Depuis 1970, la France a connu une disparition alarmante de 70% de sa faune sauvage sur l'ensemble de son territoire. La principale cause de cette disparition, identifiée par l'IPBES, est le changement de destination des sols, en particulier l'artificialisation et la pollution des sols.


La région Île-de-France, la plus urbanisée de France et d'Europe, souligne l'importance des écosystèmes fonctionnels et des continuités écologiques. Ces écosystèmes fragmentés sont moins résistants et moins résilients, pour soutenir une biodiversité saine. Des recherches montrent qu'il est nécessaire de disposer d'une surface continue minimale de 4 hectares maintenir un écosystème fonctionnel (Beninde, J. et al., 2015, Ecology letters). En ville, au moins 45% d'espaces naturels permettraient d'assurer une stabilité environnementale (Szulczewska, B. et al., 2014, Land Use Policy), et 30% de nature dans un quartier pour réduire l'anxiété, le stress et la dépression (Cox, D. et al., 2017, BioScience). Pourtant, la Métropole du Grand Paris atteint un taux d'urbanisation de 90%.

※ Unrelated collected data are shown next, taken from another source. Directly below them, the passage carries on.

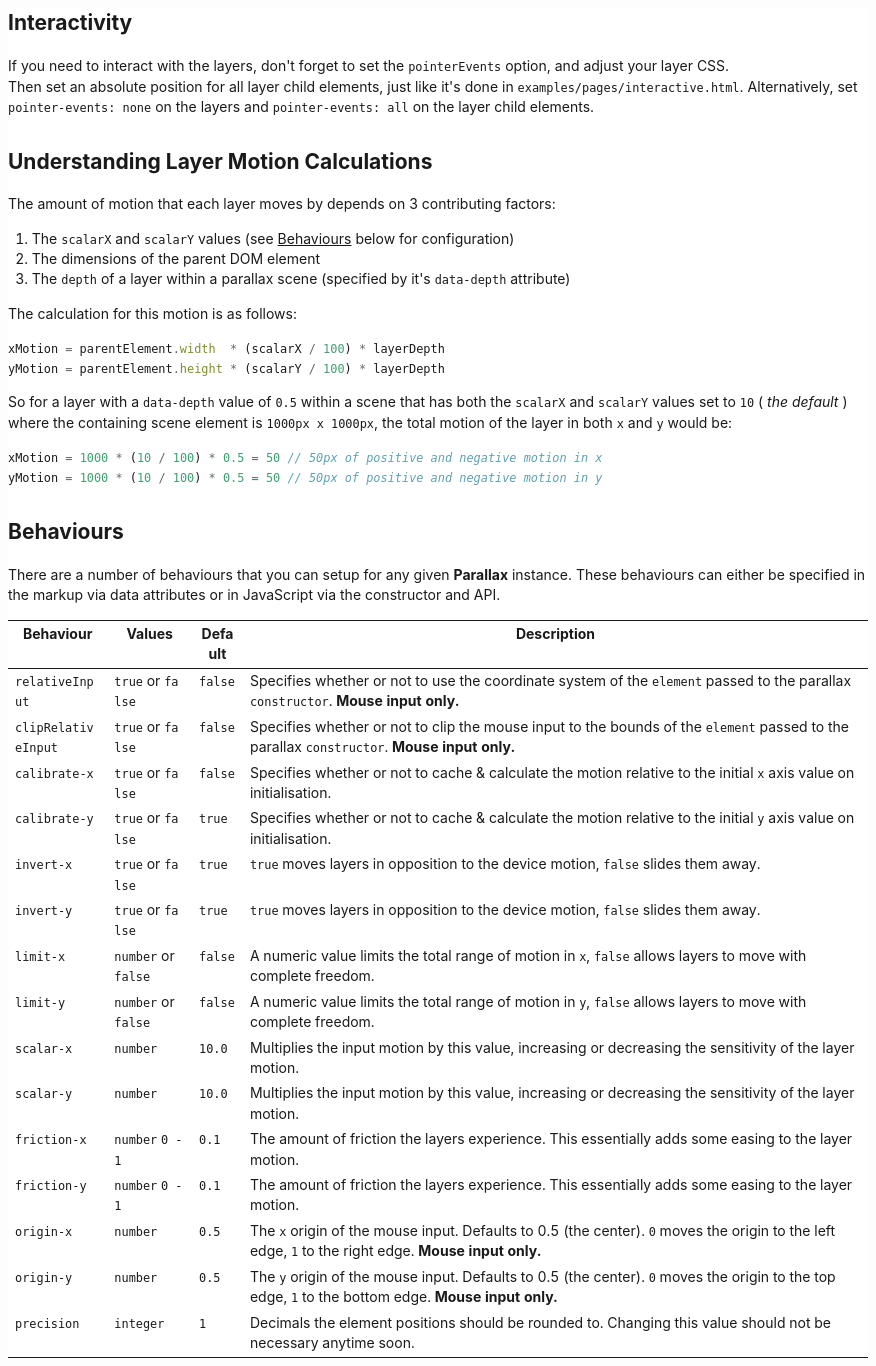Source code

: ## Interactivity

If you need to interact with the layers, don't forget to set the `pointerEvents` option, and adjust your layer CSS.  
Then set an absolute position for all layer child elements, just like it's done in `examples/pages/interactive.html`. Alternatively, set `pointer-events: none` on the layers and `pointer-events: all` on the layer child elements.

## Understanding Layer Motion Calculations

The amount of motion that each layer moves by depends on 3 contributing factors:

1. The `scalarX` and `scalarY` values (see [Behaviours](#behaviours) below for configuration)
2. The dimensions of the parent DOM element
3. The `depth` of a layer within a parallax scene (specified by it's `data-depth` attribute)

The calculation for this motion is as follows:

```javascript
xMotion = parentElement.width  * (scalarX / 100) * layerDepth
yMotion = parentElement.height * (scalarY / 100) * layerDepth
```

So for a layer with a `data-depth` value of `0.5` within a scene that has both the `scalarX` and `scalarY` values set to `10` ( *the default* ) where the containing scene element is `1000px x 1000px`, the total motion of the layer in both `x` and `y` would be:

```javascript
xMotion = 1000 * (10 / 100) * 0.5 = 50 // 50px of positive and negative motion in x
yMotion = 1000 * (10 / 100) * 0.5 = 50 // 50px of positive and negative motion in y
```

## Behaviours

There are a number of behaviours that you can setup for any given **Parallax** instance. These behaviours can either be specified in the markup via data attributes or in JavaScript via the constructor and API.

| Behaviour           | Values              | Default       | Description                                                                                                                                          |
| ------------------- | ------------------- | ------------- | ---------------------------------------------------------------------------------------------------------------------------------------------------- |
| `relativeInput`     | `true` or `false`   | `false`       | Specifies whether or not to use the coordinate system of the `element` passed to the parallax `constructor`. **Mouse input only.**                   |
| `clipRelativeInput` | `true` or `false`   | `false`       |  Specifies whether or not to clip the mouse input to the bounds of the `element` passed to the parallax `constructor`. **Mouse input only.**          |
| `calibrate-x`       | `true` or `false`   | `false`       | Specifies whether or not to cache & calculate the motion relative to the initial `x` axis value on initialisation.                                   |
| `calibrate-y`       | `true` or `false`   | `true`        | Specifies whether or not to cache & calculate the motion relative to the initial `y` axis value on initialisation.                                   |
| `invert-x`          | `true` or `false`   | `true`        | `true` moves layers in opposition to the device motion, `false` slides them away.                                                                    |
| `invert-y`          | `true` or `false`   | `true`        | `true` moves layers in opposition to the device motion, `false` slides them away.                                                                    |
| `limit-x`           | `number` or `false` | `false`       | A numeric value limits the total range of motion in `x`, `false` allows layers to move with complete freedom.                                        |
| `limit-y`           | `number` or `false` | `false`       | A numeric value limits the total range of motion in `y`, `false` allows layers to move with complete freedom.                                        |
| `scalar-x`          | `number`            | `10.0`        | Multiplies the input motion by this value, increasing or decreasing the sensitivity of the layer motion.                                             |
| `scalar-y`          | `number`            | `10.0`        | Multiplies the input motion by this value, increasing or decreasing the sensitivity of the layer motion.                                             |
| `friction-x`        | `number` `0 - 1`    | `0.1`         | The amount of friction the layers experience. This essentially adds some easing to the layer motion.                                                 |
| `friction-y`        | `number` `0 - 1`    | `0.1`         | The amount of friction the layers experience. This essentially adds some easing to the layer motion.                                                 |
| `origin-x`          | `number`            | `0.5`         | The `x` origin of the mouse input. Defaults to 0.5 (the center). `0` moves the origin to the left edge, `1` to the right edge. **Mouse input only.** |
| `origin-y`          | `number`            | `0.5`         | The `y` origin of the mouse input. Defaults to 0.5 (the center). `0` moves the origin to the top edge, `1` to the bottom edge. **Mouse input only.** |
| `precision`         | `integer`           | `1`           | Decimals the element positions should be rounded to. Changing this value should not be necessary anytime soon.                                       |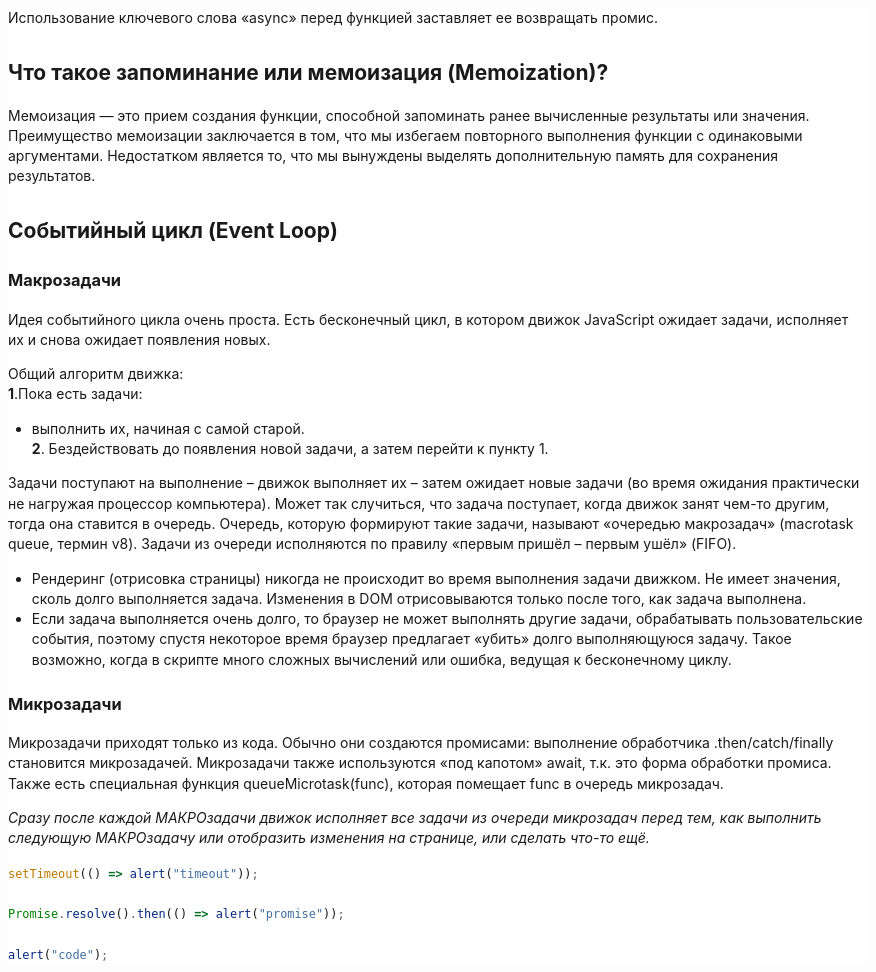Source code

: Использование ключевого слова «async» перед функцией заставляет ее возвращать промис.

## Что такое запоминание или мемоизация (Memoization)?

Мемоизация — это прием создания функции, способной запоминать ранее вычисленные результаты или значения. Преимущество мемоизации заключается в том, что мы избегаем повторного выполнения функции с одинаковыми аргументами. Недостатком является то, что мы вынуждены выделять дополнительную память для сохранения результатов.

## Событийный цикл (Event Loop)

### Макрозадачи

Идея событийного цикла очень проста. Есть бесконечный цикл, в котором движок JavaScript ожидает задачи, исполняет их и снова ожидает появления новых.

Общий алгоритм движка:\
**1**.Пока есть задачи:

- выполнить их, начиная с самой старой.\
  **2**. Бездействовать до появления новой задачи, а затем перейти к пункту 1.

Задачи поступают на выполнение – движок выполняет их – затем ожидает новые задачи (во время ожидания практически не нагружая процессор компьютера).
Может так случиться, что задача поступает, когда движок занят чем-то другим, тогда она ставится в очередь. Очередь, которую формируют такие задачи, называют «очередью макрозадач» (macrotask queue, термин v8). Задачи из очереди исполняются по правилу «первым пришёл – первым ушёл» (FIFO).

- Рендеринг (отрисовка страницы) никогда не происходит во время выполнения задачи движком. Не имеет значения, сколь долго выполняется задача. Изменения в DOM отрисовываются только после того, как задача выполнена.
- Если задача выполняется очень долго, то браузер не может выполнять другие задачи, обрабатывать пользовательские события, поэтому спустя некоторое время браузер предлагает «убить» долго выполняющуюся задачу. Такое возможно, когда в скрипте много сложных вычислений или ошибка, ведущая к бесконечному циклу.

### Микрозадачи

Микрозадачи приходят только из кода. Обычно они создаются промисами: выполнение обработчика .then/catch/finally становится микрозадачей. Микрозадачи также используются «под капотом» await, т.к. это форма обработки промиса. Также есть специальная функция queueMicrotask(func), которая помещает func в очередь микрозадач.

_Сразу после каждой МАКРОзадачи движок исполняет все задачи из очереди микрозадач перед тем, как выполнить следующую МАКРОзадачу или отобразить изменения на странице, или сделать что-то ещё._

```javascript
setTimeout(() => alert("timeout"));

Promise.resolve().then(() => alert("promise"));

alert("code");
```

Pour favoriser la circulation des espèces et maintenir des écosystèmes fonctionnels, il est urgent de préserver les continuités écologiques, et de renforcer les réseaux écologiques existants. Ces continuités écologiques appelées "trames" : verte pour la végétation, bleue pour l'eau, brune pour la terre, peuvent prendre différentes formes. Pour cela, renaturer massivement en zones urbaines denses, en portant une attention particulière à la connexion des réservoirs de biodiversité entre eux, permettrait d'enrayer l’effondrement de cette biodiversité.